─── Information shown ───

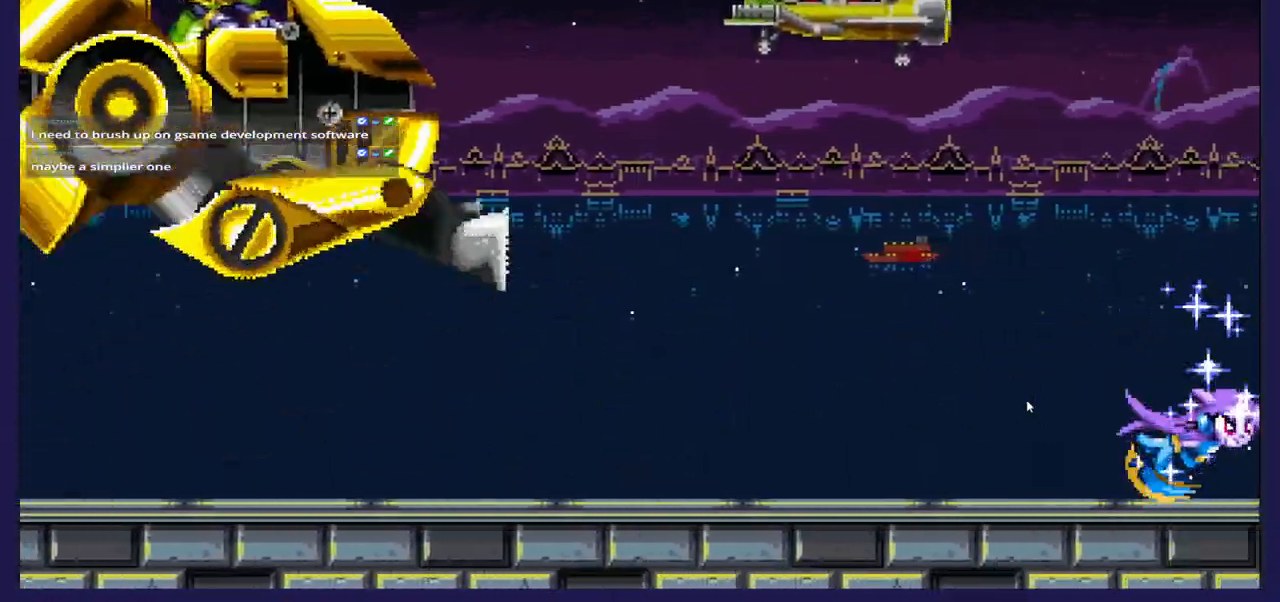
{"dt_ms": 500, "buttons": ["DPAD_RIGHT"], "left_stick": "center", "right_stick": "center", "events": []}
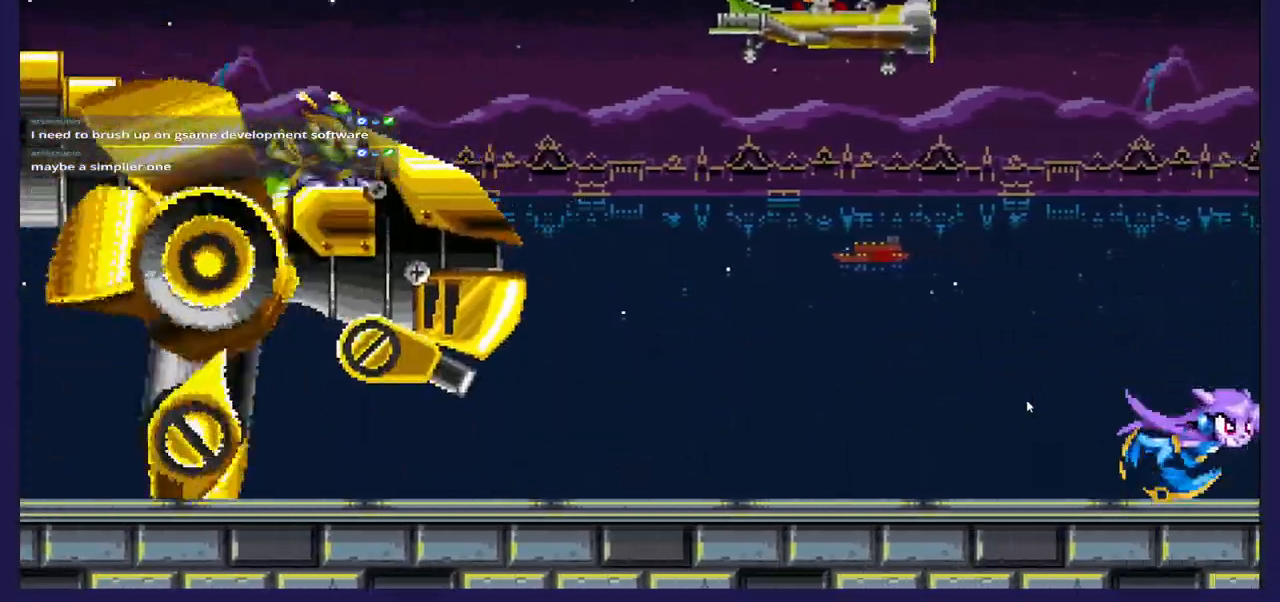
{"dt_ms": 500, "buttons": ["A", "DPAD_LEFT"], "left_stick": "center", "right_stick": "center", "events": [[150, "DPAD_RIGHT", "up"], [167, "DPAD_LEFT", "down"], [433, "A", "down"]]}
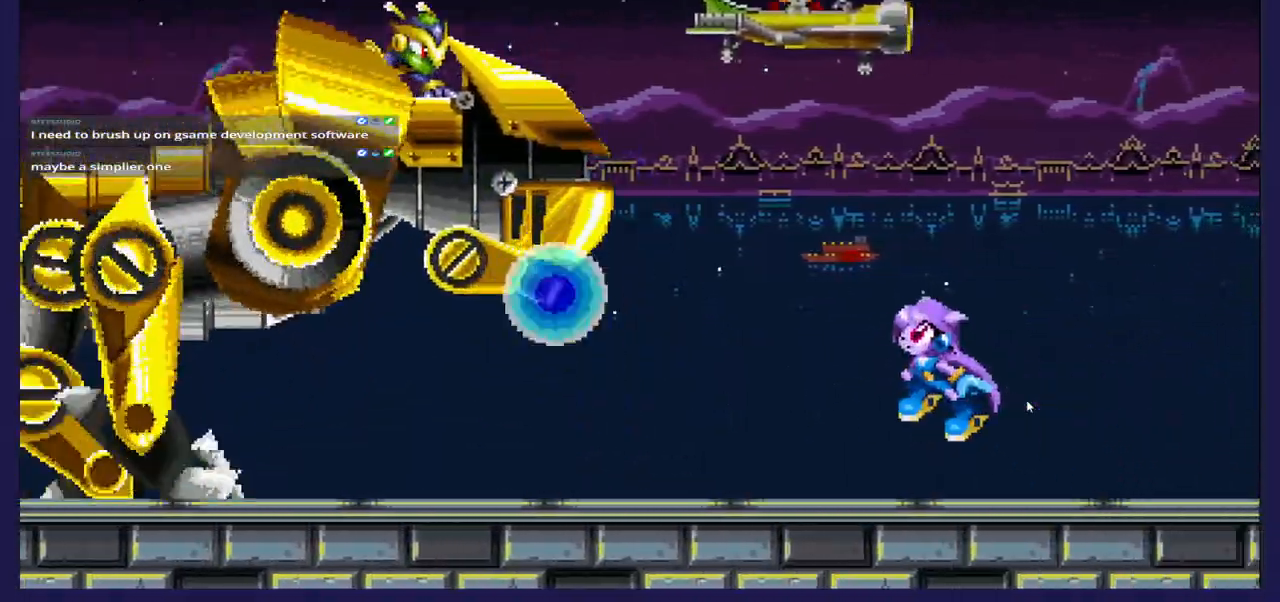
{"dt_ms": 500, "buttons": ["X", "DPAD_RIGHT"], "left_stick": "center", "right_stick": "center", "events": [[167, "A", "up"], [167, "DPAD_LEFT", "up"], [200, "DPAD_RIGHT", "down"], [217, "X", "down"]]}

───

## Aim of the task
Apart from the pictures, every line of the material above is to be returned word for word.

## Solution to the problem
{"dt_ms": 500, "buttons": ["DPAD_RIGHT"], "left_stick": "center", "right_stick": "center", "events": []}
{"dt_ms": 500, "buttons": ["A", "DPAD_LEFT"], "left_stick": "center", "right_stick": "center", "events": [[150, "DPAD_RIGHT", "up"], [167, "DPAD_LEFT", "down"], [433, "A", "down"]]}
{"dt_ms": 500, "buttons": ["X", "DPAD_RIGHT"], "left_stick": "center", "right_stick": "center", "events": [[167, "A", "up"], [167, "DPAD_LEFT", "up"], [200, "DPAD_RIGHT", "down"], [217, "X", "down"]]}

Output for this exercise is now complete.